>>>>>
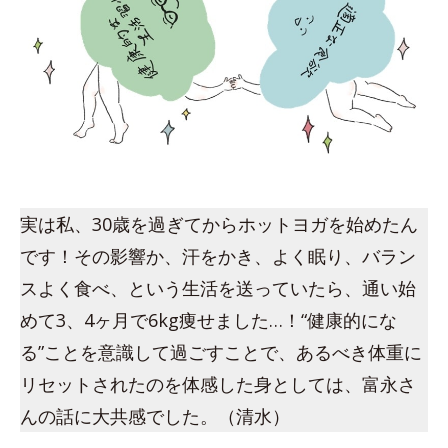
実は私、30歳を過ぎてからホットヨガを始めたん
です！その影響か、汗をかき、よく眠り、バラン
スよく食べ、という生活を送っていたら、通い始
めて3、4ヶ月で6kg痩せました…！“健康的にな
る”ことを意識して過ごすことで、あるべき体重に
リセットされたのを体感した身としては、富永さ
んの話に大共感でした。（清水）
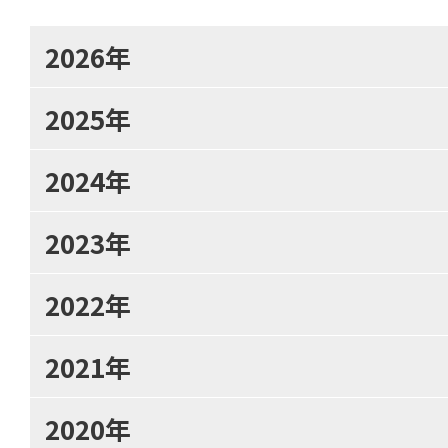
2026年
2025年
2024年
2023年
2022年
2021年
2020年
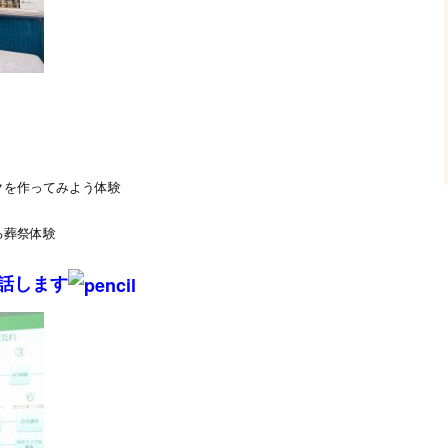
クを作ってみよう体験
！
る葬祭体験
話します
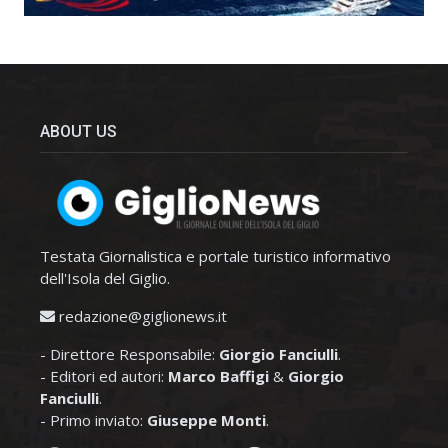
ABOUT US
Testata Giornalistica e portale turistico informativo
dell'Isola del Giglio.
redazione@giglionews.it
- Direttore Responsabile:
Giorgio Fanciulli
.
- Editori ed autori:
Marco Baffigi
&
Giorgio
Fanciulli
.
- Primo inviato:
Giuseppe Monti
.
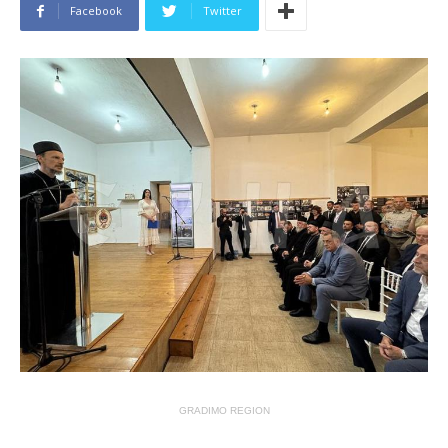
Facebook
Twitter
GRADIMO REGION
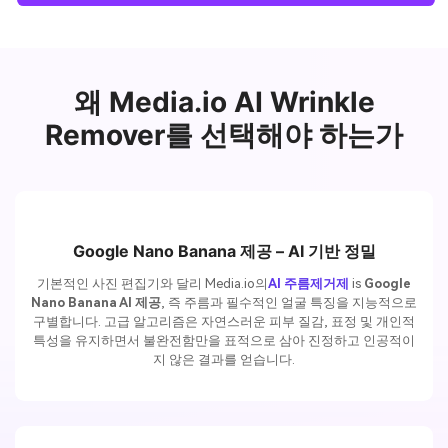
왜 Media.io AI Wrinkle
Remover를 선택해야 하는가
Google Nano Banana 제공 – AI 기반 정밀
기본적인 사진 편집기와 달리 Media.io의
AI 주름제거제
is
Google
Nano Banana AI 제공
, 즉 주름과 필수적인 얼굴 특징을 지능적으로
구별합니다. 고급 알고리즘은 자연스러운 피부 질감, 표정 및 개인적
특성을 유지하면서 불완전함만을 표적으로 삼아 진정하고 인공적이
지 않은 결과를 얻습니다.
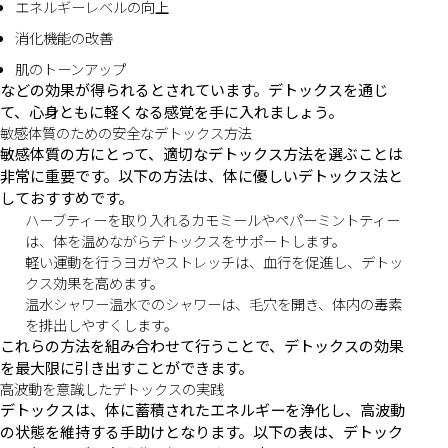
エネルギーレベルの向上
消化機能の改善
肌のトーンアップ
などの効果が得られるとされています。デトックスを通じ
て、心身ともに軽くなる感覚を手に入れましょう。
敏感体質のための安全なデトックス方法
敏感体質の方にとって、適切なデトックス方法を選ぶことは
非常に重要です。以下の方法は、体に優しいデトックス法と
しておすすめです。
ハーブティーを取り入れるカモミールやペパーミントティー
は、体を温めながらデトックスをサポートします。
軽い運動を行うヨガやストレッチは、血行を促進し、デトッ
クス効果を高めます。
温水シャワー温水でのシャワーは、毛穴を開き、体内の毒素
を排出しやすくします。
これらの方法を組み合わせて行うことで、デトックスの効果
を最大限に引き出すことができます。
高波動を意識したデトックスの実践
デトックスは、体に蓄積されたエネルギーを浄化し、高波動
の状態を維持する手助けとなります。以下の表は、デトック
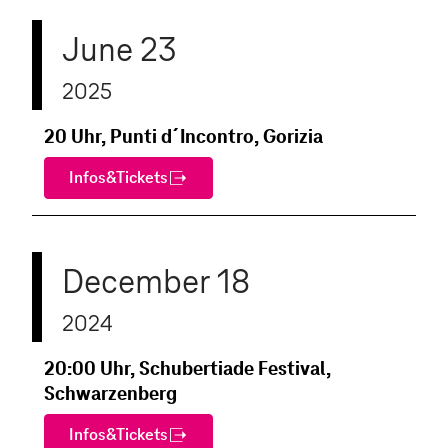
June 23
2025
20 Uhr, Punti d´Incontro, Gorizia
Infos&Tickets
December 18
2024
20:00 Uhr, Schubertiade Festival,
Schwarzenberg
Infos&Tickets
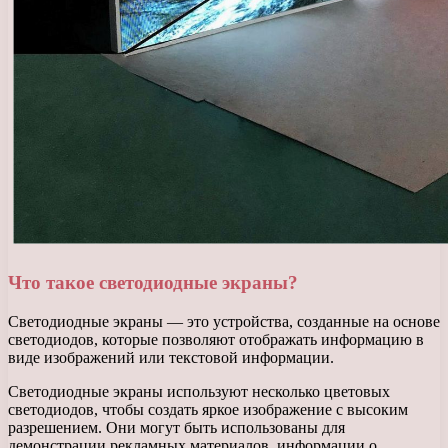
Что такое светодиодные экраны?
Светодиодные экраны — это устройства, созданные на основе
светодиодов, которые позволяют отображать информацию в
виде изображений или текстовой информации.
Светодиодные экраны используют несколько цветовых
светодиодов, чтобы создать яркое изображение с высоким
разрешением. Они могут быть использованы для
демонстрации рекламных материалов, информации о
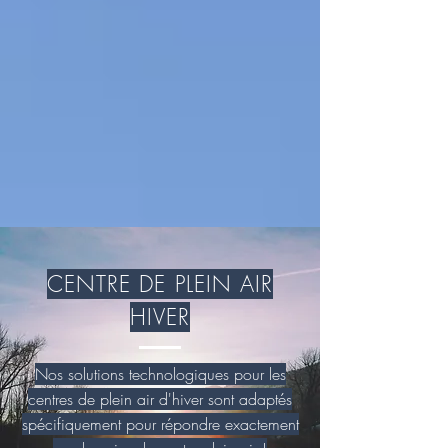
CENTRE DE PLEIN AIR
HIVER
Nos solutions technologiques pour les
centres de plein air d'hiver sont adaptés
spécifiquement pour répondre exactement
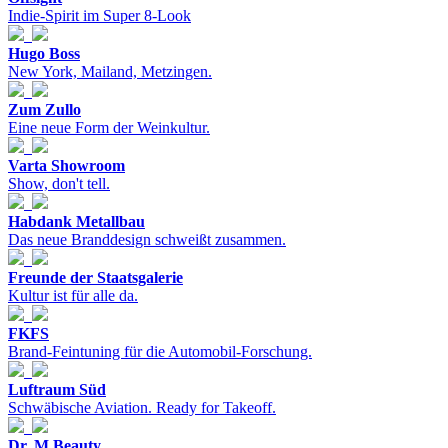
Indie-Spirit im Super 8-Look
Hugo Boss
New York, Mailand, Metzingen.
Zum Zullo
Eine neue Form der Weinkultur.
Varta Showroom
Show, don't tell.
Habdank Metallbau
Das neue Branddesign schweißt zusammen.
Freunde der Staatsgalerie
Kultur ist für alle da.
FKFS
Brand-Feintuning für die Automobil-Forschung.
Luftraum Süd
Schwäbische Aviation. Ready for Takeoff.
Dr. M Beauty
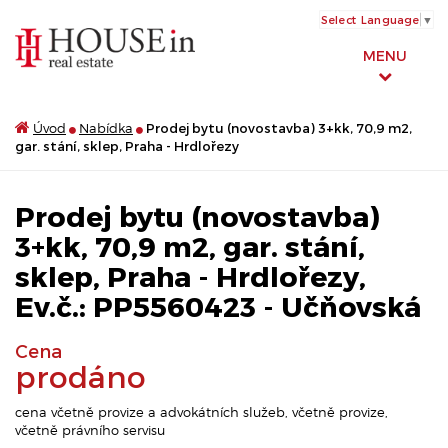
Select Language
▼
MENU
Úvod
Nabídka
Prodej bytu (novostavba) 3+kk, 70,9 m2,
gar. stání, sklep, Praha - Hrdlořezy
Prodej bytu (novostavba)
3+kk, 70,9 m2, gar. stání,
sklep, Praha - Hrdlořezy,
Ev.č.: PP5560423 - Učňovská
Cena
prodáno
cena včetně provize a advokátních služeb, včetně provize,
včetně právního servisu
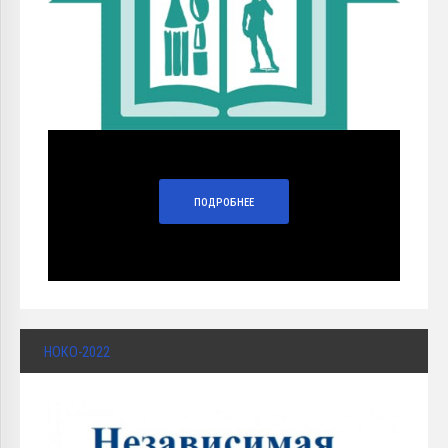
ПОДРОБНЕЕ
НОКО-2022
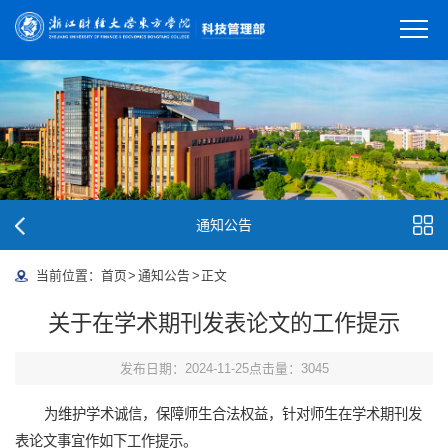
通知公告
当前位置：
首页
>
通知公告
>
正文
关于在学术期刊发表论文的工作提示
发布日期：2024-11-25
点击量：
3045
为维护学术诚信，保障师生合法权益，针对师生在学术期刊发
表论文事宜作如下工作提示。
<<<<<
How to complete this task => Could each line of the data be written out exactly, with no pictures included?

Your response =>
実は私、30歳を過ぎてからホットヨガを始めたん
です！その影響か、汗をかき、よく眠り、バラン
スよく食べ、という生活を送っていたら、通い始
めて3、4ヶ月で6kg痩せました…！“健康的にな
る”ことを意識して過ごすことで、あるべき体重に
リセットされたのを体感した身としては、富永さ
んの話に大共感でした。（清水）
2026年
2025年
2024年
2023年
2022年
2021年
2020年
クを作ってみよう体験
！
る葬祭体験
話します
ABOUT US
Testata Giornalistica e portale turistico informativo
dell'Isola del Giglio.
redazione@giglionews.it
- Direttore Responsabile:
Giorgio Fanciulli
.
- Editori ed autori:
Marco Baffigi
&
Giorgio
Fanciulli
.
- Primo inviato:
Giuseppe Monti
.
Facebook
Twitter
GRADIMO REGION
왜 Media.io AI Wrinkle
Remover를 선택해야 하는가
Google Nano Banana 제공 – AI 기반 정밀
기본적인 사진 편집기와 달리 Media.io의
AI 주름제거제
is
Google
Nano Banana AI 제공
, 즉 주름과 필수적인 얼굴 특징을 지능적으로
구별합니다. 고급 알고리즘은 자연스러운 피부 질감, 표정 및 개인적
특성을 유지하면서 불완전함만을 표적으로 삼아 진정하고 인공적이
지 않은 결과를 얻습니다.
エネルギーレベルの向上
消化機能の改善
肌のトーンアップ
などの効果が得られるとされています。デトックスを通じ
て、心身ともに軽くなる感覚を手に入れましょう。
敏感体質のための安全なデトックス方法
敏感体質の方にとって、適切なデトックス方法を選ぶことは
非常に重要です。以下の方法は、体に優しいデトックス法と
しておすすめです。
ハーブティーを取り入れるカモミールやペパーミントティー
は、体を温めながらデトックスをサポートします。
軽い運動を行うヨガやストレッチは、血行を促進し、デトッ
クス効果を高めます。
温水シャワー温水でのシャワーは、毛穴を開き、体内の毒素
を排出しやすくします。
これらの方法を組み合わせて行うことで、デトックスの効果
を最大限に引き出すことができます。
高波動を意識したデトックスの実践
デトックスは、体に蓄積されたエネルギーを浄化し、高波動
の状態を維持する手助けとなります。以下の表は、デトック
June 23
2025
20 Uhr, Punti d´Incontro, Gorizia
Infos&Tickets
December 18
2024
20:00 Uhr, Schubertiade Festival,
Schwarzenberg
Infos&Tickets
Что такое светодиодные экраны?
Светодиодные экраны — это устройства, созданные на основе
светодиодов, которые позволяют отображать информацию в
виде изображений или текстовой информации.
Светодиодные экраны используют несколько цветовых
светодиодов, чтобы создать яркое изображение с высоким
разрешением. Они могут быть использованы для
демонстрации рекламных материалов, информации о
CENTRE DE PLEIN AIR
HIVER
Nos solutions technologiques pour les
centres de plein air d'hiver sont adaptés
spécifiquement pour répondre exactement
Indie-Spirit im Super 8-Look
Hugo Boss
New York, Mailand, Metzingen.
Zum Zullo
Eine neue Form der Weinkultur.
Varta Showroom
Show, don't tell.
Habdank Metallbau
Das neue Branddesign schweißt zusammen.
Freunde der Staatsgalerie
Kultur ist für alle da.
FKFS
Brand-Feintuning für die Automobil-Forschung.
Luftraum Süd
Schwäbische Aviation. Ready for Takeoff.
Dr. M Beauty
Select Language
▼
MENU
Úvod
Nabídka
Prodej bytu (novostavba) 3+kk, 70,9 m2,
gar. stání, sklep, Praha - Hrdlořezy
Prodej bytu (novostavba)
3+kk, 70,9 m2, gar. stání,
sklep, Praha - Hrdlořezy,
Ev.č.: PP5560423 - Učňovská
Cena
prodáno
cena včetně provize a advokátních služeb, včetně provize,
včetně právního servisu
ПОДРОБНЕЕ
НОКО-2022
通知公告
当前位置：
首页
>
通知公告
>
正文
关于在学术期刊发表论文的工作提示
发布日期：2024-11-25
点击量：
3045
为维护学术诚信，保障师生合法权益，针对师生在学术期刊发
表论文事宜作如下工作提示。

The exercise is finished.